Four men, including two former professional footballers, have been found guilty today of taking part in a major fraud in which the Skills Funding Agency paid out £5 million for a fake football coaching apprenticeship scheme.

Former Wales defender Mark Aizlewood, 56, and Paul Sugrue, 57, who played for clubs such as Manchester City, Middlesbrough and Cardiff City, ran the scheme through a business, Luis Michael Training Ltd.

The pair, along with fellow directors Keith Williams and Christopher Martin, submitted false documents to colleges to persuade them to do business with the firm – a provider of football-based apprenticeship schemes for young people.

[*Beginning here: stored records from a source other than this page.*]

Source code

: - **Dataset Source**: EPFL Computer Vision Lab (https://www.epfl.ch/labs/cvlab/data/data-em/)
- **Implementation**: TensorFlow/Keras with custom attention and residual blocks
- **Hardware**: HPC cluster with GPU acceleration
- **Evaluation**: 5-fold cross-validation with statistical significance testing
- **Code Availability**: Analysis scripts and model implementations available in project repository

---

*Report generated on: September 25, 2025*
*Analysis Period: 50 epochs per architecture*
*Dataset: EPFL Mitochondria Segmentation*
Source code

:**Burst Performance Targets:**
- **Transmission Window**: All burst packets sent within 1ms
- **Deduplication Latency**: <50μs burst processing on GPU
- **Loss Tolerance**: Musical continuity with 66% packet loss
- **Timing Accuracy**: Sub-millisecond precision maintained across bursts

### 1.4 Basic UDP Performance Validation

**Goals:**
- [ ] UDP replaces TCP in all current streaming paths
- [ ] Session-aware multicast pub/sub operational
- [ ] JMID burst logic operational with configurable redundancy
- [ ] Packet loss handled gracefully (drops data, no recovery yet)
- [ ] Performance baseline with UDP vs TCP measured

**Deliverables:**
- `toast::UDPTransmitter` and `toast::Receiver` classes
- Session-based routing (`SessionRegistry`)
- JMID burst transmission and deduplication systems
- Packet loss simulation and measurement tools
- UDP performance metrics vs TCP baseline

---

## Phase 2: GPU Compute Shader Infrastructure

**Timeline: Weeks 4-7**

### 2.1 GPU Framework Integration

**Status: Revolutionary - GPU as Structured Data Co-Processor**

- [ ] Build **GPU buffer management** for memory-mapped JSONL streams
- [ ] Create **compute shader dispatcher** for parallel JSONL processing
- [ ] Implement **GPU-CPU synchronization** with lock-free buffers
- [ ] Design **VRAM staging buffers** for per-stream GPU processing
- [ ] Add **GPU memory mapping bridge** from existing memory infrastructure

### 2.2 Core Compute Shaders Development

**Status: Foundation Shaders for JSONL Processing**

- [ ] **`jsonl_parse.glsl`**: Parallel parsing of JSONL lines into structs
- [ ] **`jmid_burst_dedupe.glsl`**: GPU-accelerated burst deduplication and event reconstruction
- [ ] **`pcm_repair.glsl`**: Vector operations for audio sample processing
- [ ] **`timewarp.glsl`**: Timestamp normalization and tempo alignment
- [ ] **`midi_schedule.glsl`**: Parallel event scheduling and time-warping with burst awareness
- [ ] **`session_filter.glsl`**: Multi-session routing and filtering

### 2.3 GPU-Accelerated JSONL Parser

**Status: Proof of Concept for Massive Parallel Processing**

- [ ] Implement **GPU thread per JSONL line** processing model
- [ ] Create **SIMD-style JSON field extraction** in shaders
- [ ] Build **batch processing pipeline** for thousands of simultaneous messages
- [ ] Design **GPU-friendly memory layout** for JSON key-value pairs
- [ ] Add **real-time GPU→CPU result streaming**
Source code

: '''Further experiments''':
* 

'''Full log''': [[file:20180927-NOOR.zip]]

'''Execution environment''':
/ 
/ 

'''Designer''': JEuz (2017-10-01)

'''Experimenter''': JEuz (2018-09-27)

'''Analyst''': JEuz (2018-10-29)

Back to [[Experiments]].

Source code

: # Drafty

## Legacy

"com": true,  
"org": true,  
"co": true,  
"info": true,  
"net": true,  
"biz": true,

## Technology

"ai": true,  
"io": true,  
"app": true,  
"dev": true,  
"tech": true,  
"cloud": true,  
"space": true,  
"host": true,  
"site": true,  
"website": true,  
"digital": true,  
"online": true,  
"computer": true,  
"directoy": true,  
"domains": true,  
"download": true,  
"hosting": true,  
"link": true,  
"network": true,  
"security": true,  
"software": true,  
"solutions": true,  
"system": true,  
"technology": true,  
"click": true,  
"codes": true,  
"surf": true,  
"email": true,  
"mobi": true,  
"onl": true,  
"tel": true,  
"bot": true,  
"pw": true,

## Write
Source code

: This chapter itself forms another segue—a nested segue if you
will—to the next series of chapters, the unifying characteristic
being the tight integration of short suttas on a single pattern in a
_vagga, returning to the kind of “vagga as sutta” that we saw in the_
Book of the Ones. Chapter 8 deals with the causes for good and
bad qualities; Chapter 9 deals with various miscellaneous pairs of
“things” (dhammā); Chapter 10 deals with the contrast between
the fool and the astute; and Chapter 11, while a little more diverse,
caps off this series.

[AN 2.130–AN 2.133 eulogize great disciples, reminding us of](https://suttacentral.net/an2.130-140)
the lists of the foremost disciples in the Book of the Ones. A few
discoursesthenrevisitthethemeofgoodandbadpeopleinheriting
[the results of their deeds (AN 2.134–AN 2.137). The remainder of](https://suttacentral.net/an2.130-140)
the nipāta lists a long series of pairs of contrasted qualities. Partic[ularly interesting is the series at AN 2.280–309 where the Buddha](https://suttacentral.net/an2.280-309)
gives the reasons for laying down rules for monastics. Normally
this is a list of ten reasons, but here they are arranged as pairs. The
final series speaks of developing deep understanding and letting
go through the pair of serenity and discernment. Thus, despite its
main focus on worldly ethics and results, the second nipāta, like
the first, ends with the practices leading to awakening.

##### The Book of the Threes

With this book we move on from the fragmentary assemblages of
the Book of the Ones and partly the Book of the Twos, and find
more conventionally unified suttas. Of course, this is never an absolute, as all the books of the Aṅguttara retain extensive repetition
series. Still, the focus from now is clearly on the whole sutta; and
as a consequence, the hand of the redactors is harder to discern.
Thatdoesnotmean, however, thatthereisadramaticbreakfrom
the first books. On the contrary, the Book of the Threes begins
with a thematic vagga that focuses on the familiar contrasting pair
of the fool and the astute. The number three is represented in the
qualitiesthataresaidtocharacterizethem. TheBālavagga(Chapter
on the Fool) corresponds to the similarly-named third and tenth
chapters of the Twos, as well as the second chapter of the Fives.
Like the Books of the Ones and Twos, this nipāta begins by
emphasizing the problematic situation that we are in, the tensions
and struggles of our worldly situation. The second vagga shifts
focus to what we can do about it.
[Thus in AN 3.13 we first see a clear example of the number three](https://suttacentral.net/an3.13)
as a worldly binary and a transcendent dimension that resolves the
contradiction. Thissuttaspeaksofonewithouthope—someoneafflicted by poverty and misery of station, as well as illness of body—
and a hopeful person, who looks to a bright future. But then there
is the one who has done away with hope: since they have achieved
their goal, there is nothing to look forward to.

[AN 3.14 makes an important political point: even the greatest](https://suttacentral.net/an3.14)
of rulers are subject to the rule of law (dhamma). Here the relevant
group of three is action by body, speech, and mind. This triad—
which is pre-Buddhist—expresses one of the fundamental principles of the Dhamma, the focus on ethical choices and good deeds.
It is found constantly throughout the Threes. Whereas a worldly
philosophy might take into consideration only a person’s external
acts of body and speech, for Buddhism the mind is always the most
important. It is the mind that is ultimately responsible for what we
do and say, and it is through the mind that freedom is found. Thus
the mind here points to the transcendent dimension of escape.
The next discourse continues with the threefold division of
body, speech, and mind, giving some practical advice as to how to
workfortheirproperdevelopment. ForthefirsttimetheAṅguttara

They used endorsements from former footballer Ian Rush and references to professional football clubs on leaflets to make the company appear legitimate.

Other defendants Stephen Gooding and Jack Harper helped to find learners for the fake scheme.

Gooding and Martin pleaded guilty to conspiracy to commit fraud by false representation before the start of the trial at Southwark Crown Court last year. Aizlewood, Sugrue, Williams and Harper pleaded not guilty.

'Ghost learners'

The young people on the scheme were told that they would be earning £95 a week while studying for an NVQ in Activity Leadership. Apprenticeships were supposed to have at least 30 hours of teaching each week. Most students on courses with Luis Michael Training Ltd received two to three hours.

Apprentices were not paid the promised £95 a week. Some were not paid at all, whereas others got just £10 a week.

Many of the 3,000 students enrolled were "ghost learners" who were signed up without their knowledge and never attended a single class.

When the scam unravelled, the Skills Funding Agency demanded some of the money back that it had paid to colleges for courses.

Schools and colleges had to return £3.5 million, leaving some unable to provide other school services.

The six men will be sentenced on February 26 at Southwark Crown Court, London.